• **EXERCISE**:
Only the lines from the one containing "traspasaron las fronteras, y" to the end of the records belong in the copy. Reproduce them word for word and drop the pictures.
◆ ◆ ◆ ◆ ◆ ◆ ◆
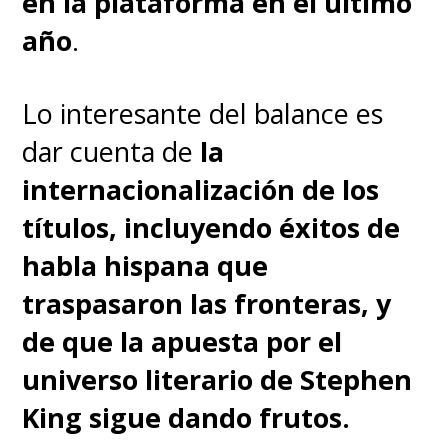
equivocada. Nueva versión en
en la plataforma en el último
breve".
año
.
De hecho, si se repiten este
Lo interesante del balance es
lunes el especial en el
dar cuenta de
la
streaming de WarnerMedia,
internacionalización de los
podrán ver que el error ya fue
títulos, incluyendo éxitos de
solucionado
, apareciendo
habla hispana que
(¡ahora sí!) una imagen de la
traspasaron las fronteras, y
infancia de Watson en aquel
de que la apuesta por el
momento que tiene lugar
universo literario de Stephen
alrededor del minuto 5 con 50
King sigue dando frutos.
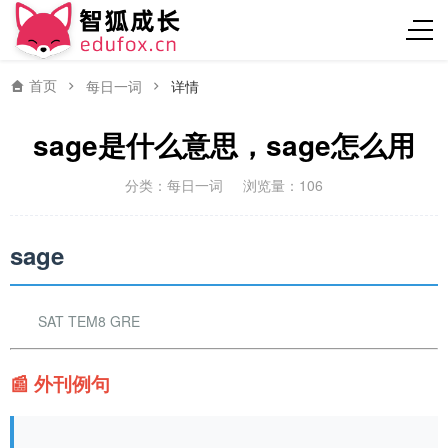
首页
每日一词
详情
sage是什么意思，sage怎么用
分类：
每日一词
浏览量：106
sage
SAT TEM8 GRE
📰 外刊例句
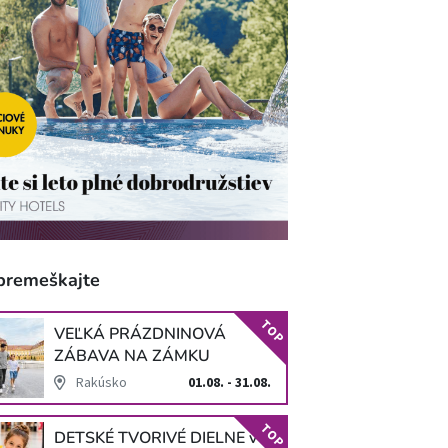
premeškajte
TOP
VEĽKÁ PRÁZDNINOVÁ
ZÁBAVA NA ZÁMKU
SCHLOSS HOF
Rakúsko
01.08. - 31.08.
TOP
DETSKÉ TVORIVÉ DIELNE v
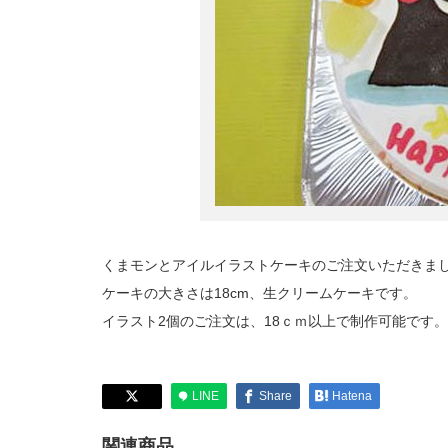
くまモンとアイルイラストケーキのご注文いただきま
ケーキの大きさは18cm、生クリームケーキです。
イラスト2個のご注文は、18ｃｍ以上で制作可能です。
LINE
Share
Hatena
関連商品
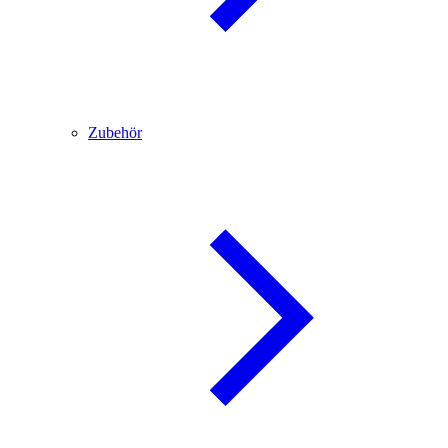
Zubehör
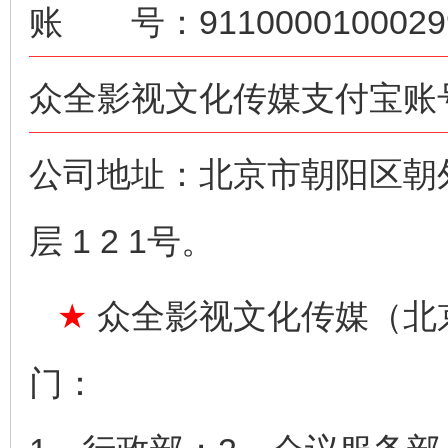
账 号：91100001000299
众全影视文化传媒支付宝账号：n
公司地址：北京市朝阳区朝
层 1 2 1号。
★
众全影视文化传媒（北
门：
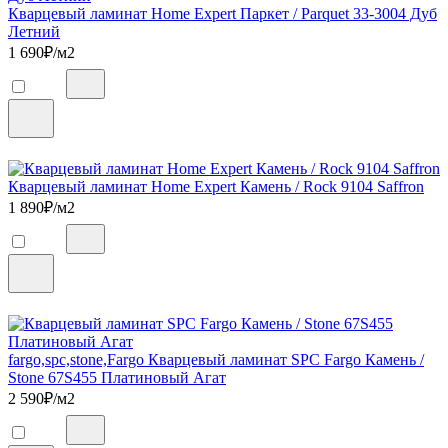
Кварцевый ламинат Home Expert Паркет / Parquet 33-3004 Дуб
Летний
1 690
₽/м2
Кварцевый ламинат Home Expert Камень / Rock 9104 Saffron
1 890
₽/м2
fargo,spc,stone,Fargo Кварцевый ламинат SPC Fargo Камень /
Stone 67S455 Платиновый Агат
2 590
₽/м2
◆ ◆ ◆ ◆ ◆ ◆ ◆
• **RESULT**:
traspasaron las fronteras, y
infancia de Watson en aquel
de que la apuesta por el
momento que tiene lugar
universo literario de Stephen
alrededor del minuto 5 con 50
King sigue dando frutos.
首页
每日一词
详情
sage是什么意思，sage怎么用
分类：
每日一词
浏览量：106
sage
SAT TEM8 GRE
📰 外刊例句
premeškajte
TOP
VEĽKÁ PRÁZDNINOVÁ
ZÁBAVA NA ZÁMKU
SCHLOSS HOF
Rakúsko
01.08. - 31.08.
TOP
DETSKÉ TVORIVÉ DIELNE v
くまモンとアイルイラストケーキのご注文いただきま
ケーキの大きさは18cm、生クリームケーキです。
イラスト2個のご注文は、18ｃｍ以上で制作可能です。
LINE
Share
Hatena
関連商品
Zubehör
账 号：91100001000299
众全影视文化传媒支付宝账号：n
公司地址：北京市朝阳区朝
层 1 2 1号。
★
众全影视文化传媒（北
门：
Кварцевый ламинат Home Expert Паркет / Parquet 33-3004 Дуб
Летний
1 690
₽/м2
Кварцевый ламинат Home Expert Камень / Rock 9104 Saffron
1 890
₽/м2
fargo,spc,stone,Fargo Кварцевый ламинат SPC Fargo Камень /
Stone 67S455 Платиновый Агат
2 590
₽/м2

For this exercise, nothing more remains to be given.